For cvmfs server reference data provider, the role depends on indigo-dc.cvmfs-client role, which takes as input parameters the CernVM-FS server location details (stratum 0 address, public key and mount point).

- hosts: servers
  roles:
    - role: indigo-dc.cvmfs-client
      server_url: '90.147.102.186'
      repository_name: 'elixir-italy.galaxy.refdata'
      cvmfs_public_key: 'elixir-italy.galaxy.refdata.pub'
      proxy_url: 'DIRECT'
      proxy_port: '80'
      cvmfs_mountpoint: '/refdata'
      when:  refdata_provider_type == 'cvmfs'

For onedata reference data provider, the role depends on indigo-dc.oneclient role:

- hosts: servers
  roles:
    - role: indigo-dc.oneclient
      when: refdata_provider_type == 'onedata'

Example Playbook

  • Configure Galaxy with CernVM-FS reference data volume.

    - hosts: servers
      roles:
        - role: indigo-dc.galaxycloud-refdata
          galaxy_flavor: 'galaxy-no-tools'
          get_refdata: true
          refdata_provider_type: 'cvmfs'
          refdata_cvmfs_server_url: '90.147.102.186'
          refdata_cvmfs_repository_name: 'elixir-italy.galaxy.refdata'
          refdata_cvmfs_key_file: 'elixir-italy.galaxy.refdata'
          refdata_cvmfs_proxy_url: 'DIRECT'
    
  • Configure Galaxy with Onedata space for reference data.

    - hosts: servers
      roles:
        - role: indigo-dc.galaxycloud-refdata
          galaxy_flavor: "galaxy-no-tools"
          get_refdata: true
          refdata_provider: 'oneprovider2.cloud.ba.infn.it'
          refdata_token: 'MDAxNWxvY2F00aW9uIG9uZXpvbmUKMDAzYmlkZW500aWZpZXIgeExqMi00xdFN3YVp1VWIxM1dFSzRoNEdkb2x3cXVwTnpSaGZONXJSN2tZUQowMDFhY2lkIHRpbWUgPCAxNTI1MzM00NzgyCjAwMmZzaWduYXR1cmUgIOzeMtypO75nZvPJdAocInNbgH9zvJi6ifgXDrFVCr00K'
          refdata_space: 'elixir-italy.galaxy.refdata'
    
  • Download (all available) reference data.

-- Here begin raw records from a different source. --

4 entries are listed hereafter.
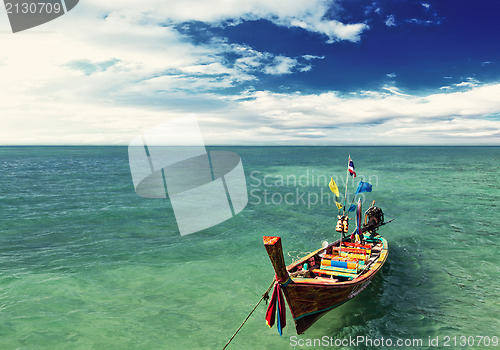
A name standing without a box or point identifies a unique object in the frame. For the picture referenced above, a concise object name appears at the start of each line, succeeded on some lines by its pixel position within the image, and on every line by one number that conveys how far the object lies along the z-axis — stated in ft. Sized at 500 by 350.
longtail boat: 31.30
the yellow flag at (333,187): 51.19
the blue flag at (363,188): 53.21
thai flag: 53.40
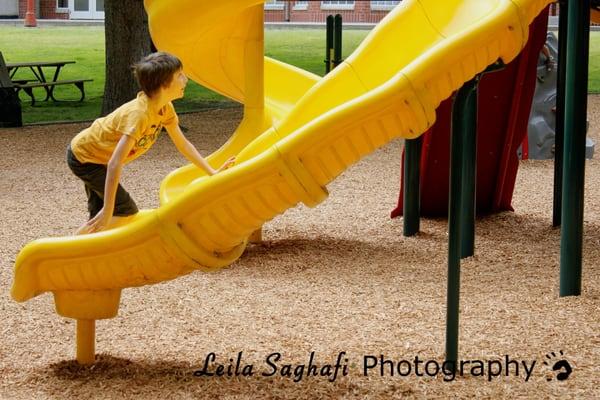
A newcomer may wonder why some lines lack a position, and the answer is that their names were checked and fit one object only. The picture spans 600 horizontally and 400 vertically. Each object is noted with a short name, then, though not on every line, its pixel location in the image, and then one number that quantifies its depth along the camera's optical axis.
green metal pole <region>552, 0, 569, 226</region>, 11.45
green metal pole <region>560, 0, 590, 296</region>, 8.43
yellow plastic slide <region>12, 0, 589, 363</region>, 6.12
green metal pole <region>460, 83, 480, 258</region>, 9.43
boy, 6.88
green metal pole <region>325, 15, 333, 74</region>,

You can select which one download.

    - hosts: servers
      roles:
        - role: indigo-dc.galaxycloud-refdata
          galaxy_flavor: 'galaxy-no-tools'
          get_refdata: true
          refdata_repository_name: 'elixir-italy.galaxy.refdata'
          refdata_provider_type: 'download'
          at10: true # A. thaliana (TAIR 10)
          at9: true # A. thaliana (TAIR 9)
          dm2: true # D. melanogaster (dm2)
          dm3: true # D. melanogaster (dm3)
          hg18: true # H. sapiens (hg18)
          hg19: true # H. sapiens (hg19)
          hg38: true # H. sapeins (hg38)
          mm10: true # M. musculus (mm10)
          mm8: true # M. musculus (mm9)
          mm9: true # M. musculus (mm8)
          sacCer1: true # S. cerevisiae (sacCer1)
          sacCer2: true # S. cerevisiae (sacCer2)
          sacCer3: true # S. cerevisiae (sacCer3)